### Extrait à étudier

Référence : 2005 CF 588

Ottawa (Ontario), le 29 avril 2005

EN PRÉSENCE DE MONSIEUR LE JUGE JOHN A. O'KEEFE

ENTRE :

ESCO CORPORATION et

ESCO LIMITED

demanderesses

et

QUALITY STEEL FOUNDRIES LTD.

défenderesse

MOTIFS DE L'ORDONNANCE ET ORDONNANCE

Le juge O'Keefe


[1]                Les demanderesses, Esco Corporation et Esco Limited (les appelantes), ont présenté une requête en vertu de l'article 51 des Règles des Cours fédérales (1998), DORS/2004-283, article 2, par laquelle elles interjettent appel de l'ordonnance rendue par la protonotaire, le 25 octobre 2004, dans laquelle cette dernière accueillait en partie la requête incidente de Quality Steel Foundries Ltd. en ce qui a trait à la demande de remise d'échantillons neufs « tels que construits » des produits des appelantes. La défenderesse, Quality Steel Foundries Limited (l'intimée ) a formé un appel incident du rejet par la protonotaire de la demande de remise d'échantillons usagés « tels qu'utilisés » de ces mêmes produits.

Résumé des faits à l'origine du litige

[2]                L'appelante Esco Corporation, compagnie organisée et constituée en vertu des lois américaines, est propriétaire des brevets canadiens 019, 818 et 644 mentionnés dans la déclaration. Ces brevets portent sur des attaches d'équipement d'excavation (soit des arêtes et des dents remplaçables de godets dont sont munis les gros appareils d'excavation utilisés pour l'extraction de minerais et de sables bitumineux). L'appelante Esco Limited, filiale en propriété exclusive canadienne organisée et constituée en vertu des lois canadiennes, agit à titre de distributeur des attaches d'équipement d'excavation d'Esco Corporation.

### Entrées enregistrées
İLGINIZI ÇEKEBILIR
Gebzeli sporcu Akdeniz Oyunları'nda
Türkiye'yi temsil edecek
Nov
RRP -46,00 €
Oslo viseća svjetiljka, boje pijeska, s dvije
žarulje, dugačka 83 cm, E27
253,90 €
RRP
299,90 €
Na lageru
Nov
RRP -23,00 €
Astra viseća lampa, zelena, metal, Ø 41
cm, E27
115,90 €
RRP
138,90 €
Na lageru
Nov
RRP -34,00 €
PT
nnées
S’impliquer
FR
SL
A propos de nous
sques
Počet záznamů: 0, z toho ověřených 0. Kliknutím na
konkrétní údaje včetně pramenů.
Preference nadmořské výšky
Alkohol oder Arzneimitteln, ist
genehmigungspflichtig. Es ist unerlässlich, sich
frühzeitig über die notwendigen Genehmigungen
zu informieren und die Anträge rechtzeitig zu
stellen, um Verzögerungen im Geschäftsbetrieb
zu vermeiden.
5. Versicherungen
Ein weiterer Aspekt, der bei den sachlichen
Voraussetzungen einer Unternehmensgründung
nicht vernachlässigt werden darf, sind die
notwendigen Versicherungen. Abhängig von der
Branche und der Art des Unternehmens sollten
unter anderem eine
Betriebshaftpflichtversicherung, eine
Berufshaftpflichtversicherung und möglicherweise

### Consignes de travail
1 – Modifiez les entrées depuis leur première ligne jusqu'à la ligne contenant « konkrétní údaje včetně pramenů. », celle-ci comprise : remplacez « Na lageru » par « Rasprodano » et laissez tout le reste intact.
2 – Poursuivez la décision de justice à partir de sa dernière phrase.
Les entrées n'ont aucun lien avec la décision de justice.

### Réponses par consigne
1 –
İLGINIZI ÇEKEBILIR
Gebzeli sporcu Akdeniz Oyunları'nda
Türkiye'yi temsil edecek
Nov
RRP -46,00 €
Oslo viseća svjetiljka, boje pijeska, s dvije
žarulje, dugačka 83 cm, E27
253,90 €
RRP
299,90 €
Rasprodano
Nov
RRP -23,00 €
Astra viseća lampa, zelena, metal, Ø 41
cm, E27
115,90 €
RRP
138,90 €
Rasprodano
Nov
RRP -34,00 €
PT
nnées
S’impliquer
FR
SL
A propos de nous
sques
Počet záznamů: 0, z toho ověřených 0. Kliknutím na
konkrétní údaje včetně pramenů.

2 –
[3]                La défenderesse Quality Steel Foundries Limited (l'intimée), compagnie constituée en vertu des lois de l'Alberta, fabrique et vend des accessoires et des pièces de rechange d'équipement minier et d'excavation. Dans la déclaration, les appelantes soutiennent que l'équipement de l'intimée contrefait les brevets susmentionnés. L'intimée a nié ce fait et a présenté une demande reconventionnelle par laquelle elle a fait valoir que les brevets sont invalides.


[4]                La défenderesse a présenté une requête incidente par laquelle elle demande à la Cour de prononcer une ordonnance (i) exigeant que les appelantes remettent à l'intimée, aux fins d'inspection et d'examen, des échantillons du produit S-Posilok tant neufs « tels que construits » qu'usagés « tels qu'utilisés » ; (ii) lui accordant les dépens; (iii) obligeant les appelantes à répondre aux questions précises soulevées dans des interrogatoires préalables.

[5]                La protonotaire a accueilli la requête relative aux pièce neuves « telles que construites » , mais elle a rejeté celle visant la production de pièces usagés « telles qu'utilisées » pour les mêmes motifs qu'elle a rejeté le volet de la requête des appelantes qui visait la production des pièces usagées « telles qu'utilisées » fabriquées par l'intimée. Les appelantes interjettent appel du volet de l'ordonnance de la protonotaire relatif à la remise de pièces neuves « telles que construites » . Le rejet de la requête visant à contraindre les appelantes à répondre à des questions n'est pas contesté en l'espèce.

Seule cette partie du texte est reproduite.